_Aim of the task_. The answer should reproduce every entry exactly and contain no images.

_Data_.
**********
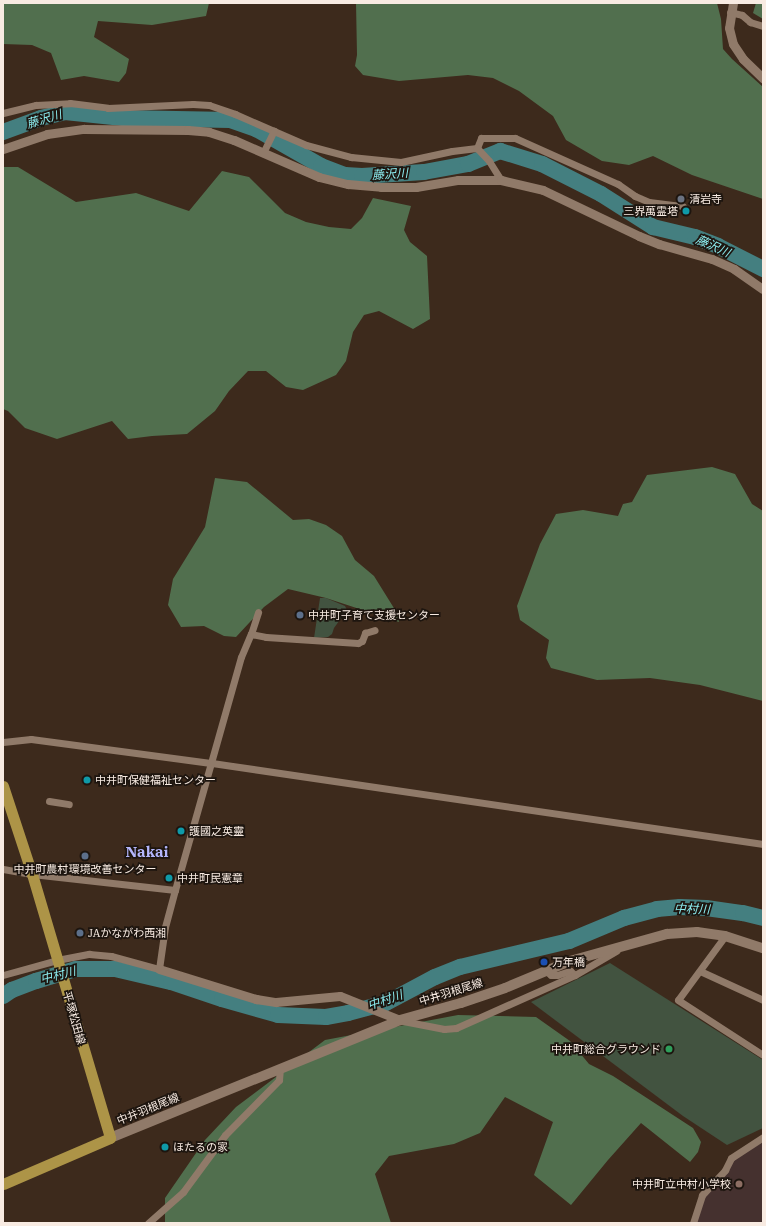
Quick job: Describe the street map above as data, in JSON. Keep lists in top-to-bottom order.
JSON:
{
  "streets": {
    "main road": ["中井羽根尾線", "平塚松田線"]
  },
  "crossings": [
    ["中井羽根尾線", "平塚松田線"]
  ],
  "districts": ["Nakai"],
  "water": ["藤沢川", "中村川"],
  "places": [
    "清岩寺",
    "三界萬霊塔",
    "中井町子育て支援センター",
    "中井町保健福祉センター",
    "護國之英靈",
    "中井町農村環境改善センター",
    "中井町民憲章",
    "JAかながわ西湘",
    "万年橋",
    "中井町総合グラウンド",
    "ほたるの家",
    "中井町立中村小学校"
  ]
}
**********
_Exercise response_.
Quick job: Describe the street map above as data, in JSON. Keep lists in top-to-bottom order.
JSON:
{
  "streets": {
    "main road": ["中井羽根尾線", "平塚松田線"]
  },
  "crossings": [
    ["中井羽根尾線", "平塚松田線"]
  ],
  "districts": ["Nakai"],
  "water": ["藤沢川", "中村川"],
  "places": [
    "清岩寺",
    "三界萬霊塔",
    "中井町子育て支援センター",
    "中井町保健福祉センター",
    "護國之英靈",
    "中井町農村環境改善センター",
    "中井町民憲章",
    "JAかながわ西湘",
    "万年橋",
    "中井町総合グラウンド",
    "ほたるの家",
    "中井町立中村小学校"
  ]
}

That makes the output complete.